Doses menores que as doses usadas para tratar depressão: 
Amitriptilina :25 a 150mg/noite. 
Nortriptilina: 10 a 150mg/ noite. 
Bloqueio de receptores colinérgicos Muscarínicos(M1) e α-adrenérgicos. 
Bloqueio de Histamina- relaxamento muscular e facilitador do sono. 
-Podem ser eficazes na melhora da dor e da qualidade do sono, além de contribuírem para a 
capacidade funcional. 
 
> IRS: 
Ação inibitória potente e seletiva da recaptação de serotonina. 
Potencialização da neurotransmissão serotoninérgica. 

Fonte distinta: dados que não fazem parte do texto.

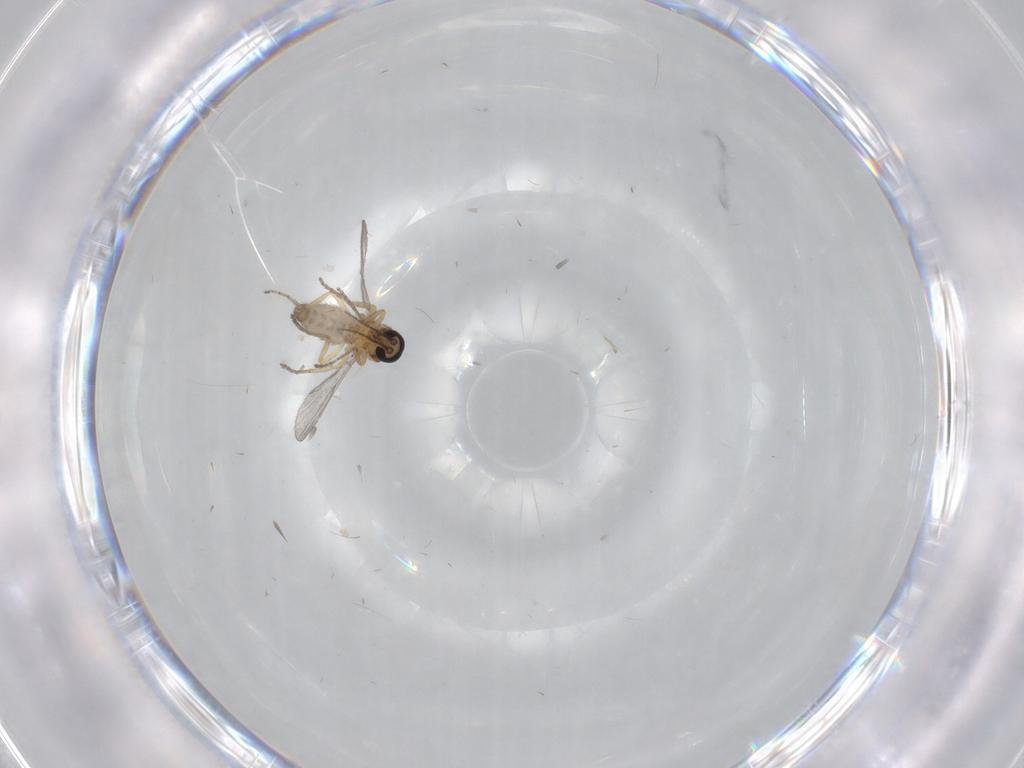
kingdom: Animalia
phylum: Arthropoda
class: Insecta
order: Diptera
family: Ceratopogonidae
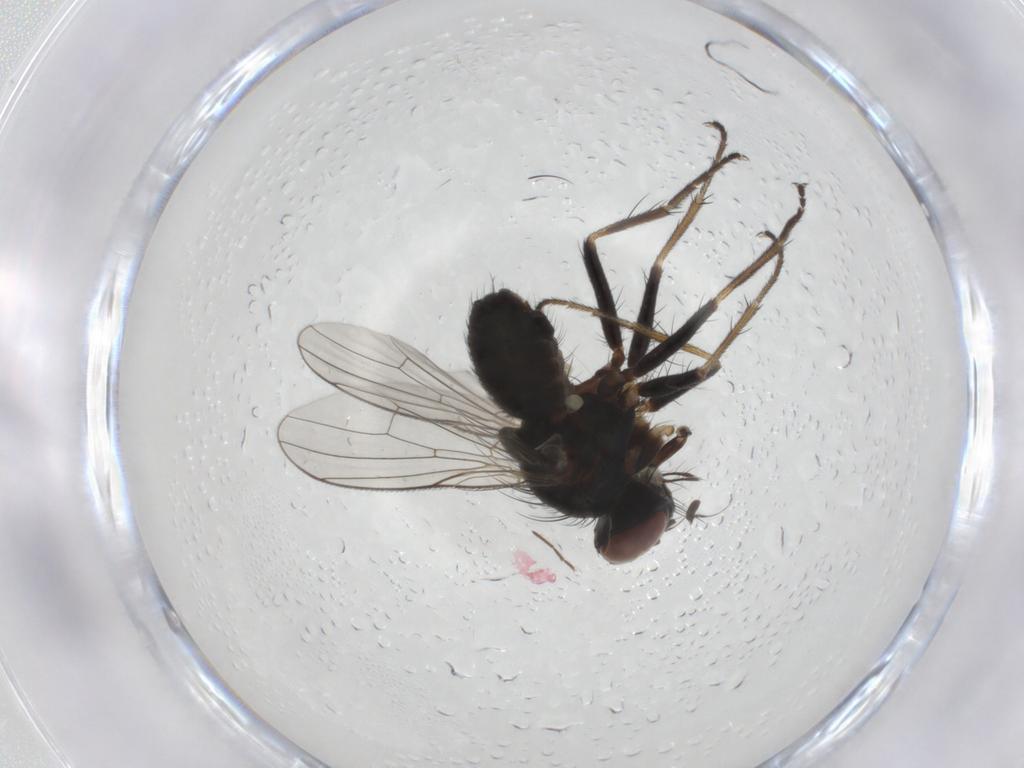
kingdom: Animalia
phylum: Arthropoda
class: Insecta
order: Diptera
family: Muscidae
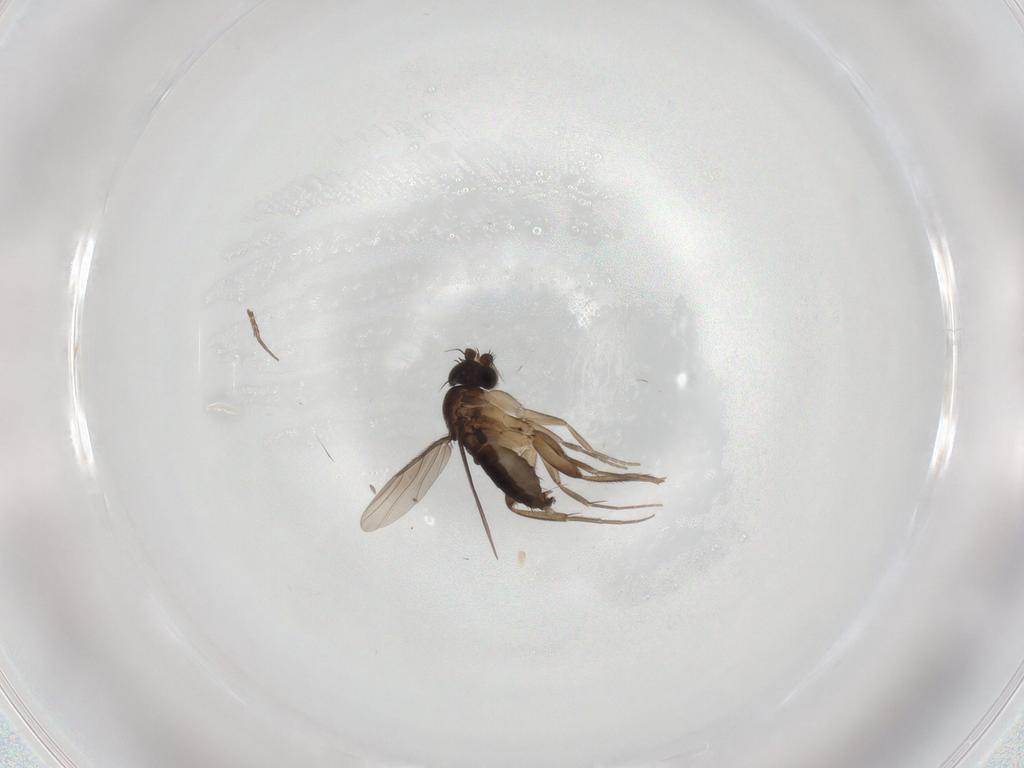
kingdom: Animalia
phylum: Arthropoda
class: Insecta
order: Diptera
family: Phoridae
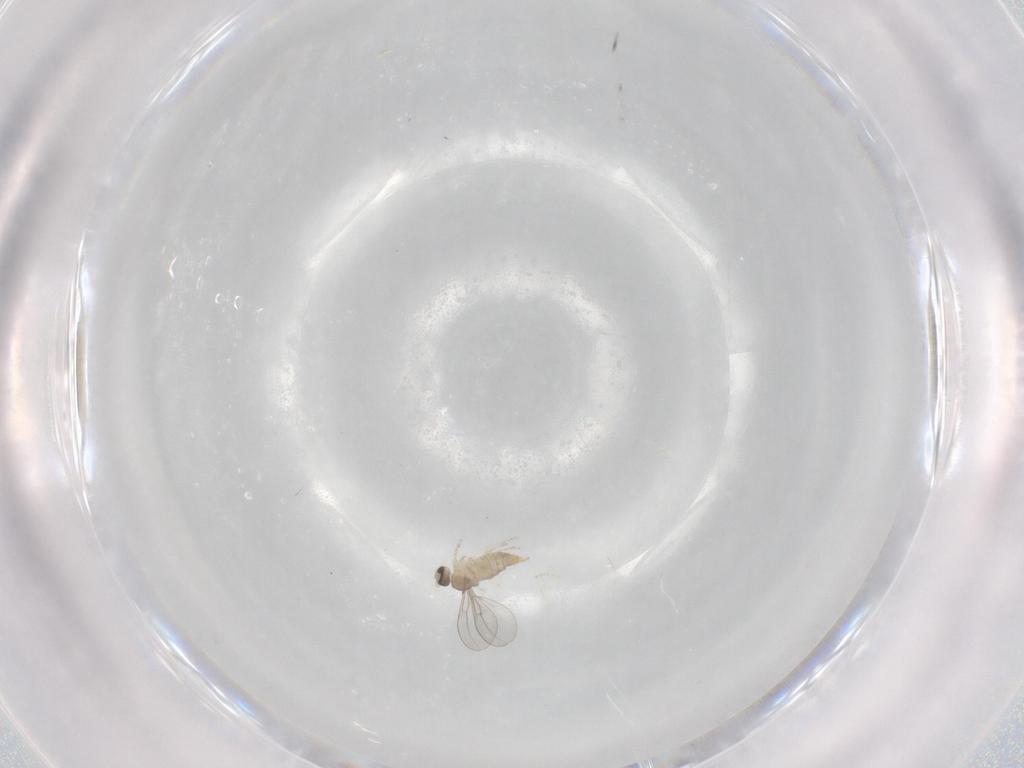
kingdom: Animalia
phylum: Arthropoda
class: Insecta
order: Diptera
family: Cecidomyiidae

Sertralina e Paroxetina são os mais potentes inibidores de recaptação de 5HT- maior 
eficácia nos quadros de ansiedade. 
A potência relativa da Sertralina em inibir a recaptação de dopamina a diferencia 
farmacologicamente dos outros ISRS. 
Fluoxetina tem maior meia vida – menos Síndrome de Descontinuação (SD). 
 
>Duais: 
-Venlafaxina: Fraca atividade como inibidores da recaptação de DA (clinicamente significativo 
apenas com doses elevadas). Mais potente à inibição de recaptação de 5HT. Dose de 75 a 
450mg/dia. 
-Duloxetina: Fraca atividade como inibidores da recaptação de DA (clinicamente significativo 
apenas com doses elevadas). Melhor perfil farmacológico em pacientes idosos. 
TTO: Neuralgia pós-herpética; Neuropatia diabética; Dor pós-operatória; Resposta 
analgésica mais precoce → Doses menores que as doses antidepressivas. 
É um inibidor da receptação da serotonina e da noradrenalina que também tem se 
mostrado eficaz na redução da dor e na melhora da capacidade funcional na FM, 
independentemente da presença de depressão.